Дед зачем-то трясет велосипед, всхлипывает звонок.
– Я вообще-то как раз такой хотел, – говорю я. – Синий…
На улице мы сдираем бумагу. Открываются сияющие голубые ребра и зубчатка, рубиновый фонарик на заднем крыле, белая пластмассовая эмблема с красными буквами ЗИС. Мне все еще не верится, а дед достает ключи из кожаной скрипучей кобуры, опускает седло, затягивает багажник и как ни в чем не бывало берется за руль.
– Ну-ка, – говорит он.
Оттолкнувшись, он на ходу перебрасывает правую ногу. Посадка у него прямая, он высоко держит голову на жилистой шее, напоминая гуся.
– Он без рук умеет? – шепотом спрашивает у папы Вовка.
Холода нагрянули среди лета. Повисли на кислом небе оборванные, похожие на тряпки облака.
На веранде Вовка, унылый, лузгает для синицы семечки, и она скачет перед ним на краешке стола. Я стучу в окно, зову его гулять.
– Не могу. – Он задирает босую ногу. – Мать ботинки унесла чинить.
Улица как вымерла, все попрятались. Колючий ветер бьет порывами, забирается под пальто и гремит в ушах. Тягуче, с натугой скрипят деревья.
И у Люськи на участке – никого. Под яблоней курится сиротливо какая-то ветошь, белый дымок волочится, прижатый ветром к земле.
Приникнув к отсыревшим доскам забора, я тщетно вглядываюсь в пустое крыльцо.
Где-то там, за черными слезящимися окнами, – Оля.
– Оля…
Имя отделяется от моих губ туманным клубочком, мгновенно тающим.
Из-за угла выползает лошадь, пар окутывает ее лоснящиеся мокрые бока, и, обгоняя ее, Вовка шлепает ко мне по лужам в спадающих галошах.
– Так и знал, – ухмыляется он. – Пошли к ним?
– Да ну.
Телега едет мимо, громыхая подвязанным к задку ведром. Всякий раз, когда лошадь вытаскивает копыто из тяжелой грязи, раздается смачный лопающийся звук.
Вовка пронзительно свистит.
– Со скуки помереть можно, – говорит он.
Вскоре на крыльце показывается Люська, набросив ватник, высовывает ладонь на дождь. И, поколебавшись, спускается к нам.
– Вы чего делаете? – интересуемся мы.
– А вы?
– А мы к вам пришли.
Зевнув протяжно, она сообщает:
– А в Быкове девушку убили.
– Кассиршу, – уточняет Вовка. – Ее амнистированные убили и на кусочки разрезали. А потом кусочки собрали, сложили, смотрят – а это кассирша из “Промтоваров”.
– Кто собрал?
– Мильтоны. К отцу на мясокомбинат с собакой даже приходили.

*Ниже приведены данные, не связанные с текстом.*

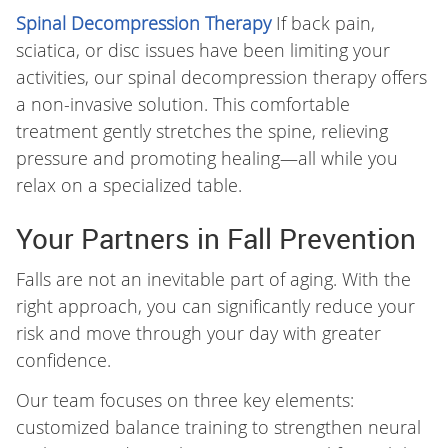
Spinal Decompression Therapy
If back pain,
sciatica, or disc issues have been limiting your
activities, our spinal decompression therapy offers
a non-invasive solution. This comfortable
treatment gently stretches the spine, relieving
pressure and promoting healing—all while you
relax on a specialized table.
Your Partners in Fall Prevention
Falls are not an inevitable part of aging. With the
right approach, you can significantly reduce your
risk and move through your day with greater
confidence.
Our team focuses on three key elements:
customized balance training to strengthen neural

За Вовкиным рассказом я не заметил, откуда в саду взялась Оля. Она присоединяется к нам.
– Никак не могу согреться… – говорит она сизыми губами.
В волосах у нее вздрагивают застрявшие капли.
– У вас свет есть? – спрашивает Люська.
– На нашей стороне ни у кого нет. Столбы вчера повалило.
Нет на свете такой вещи, которой бы не знал Вовка.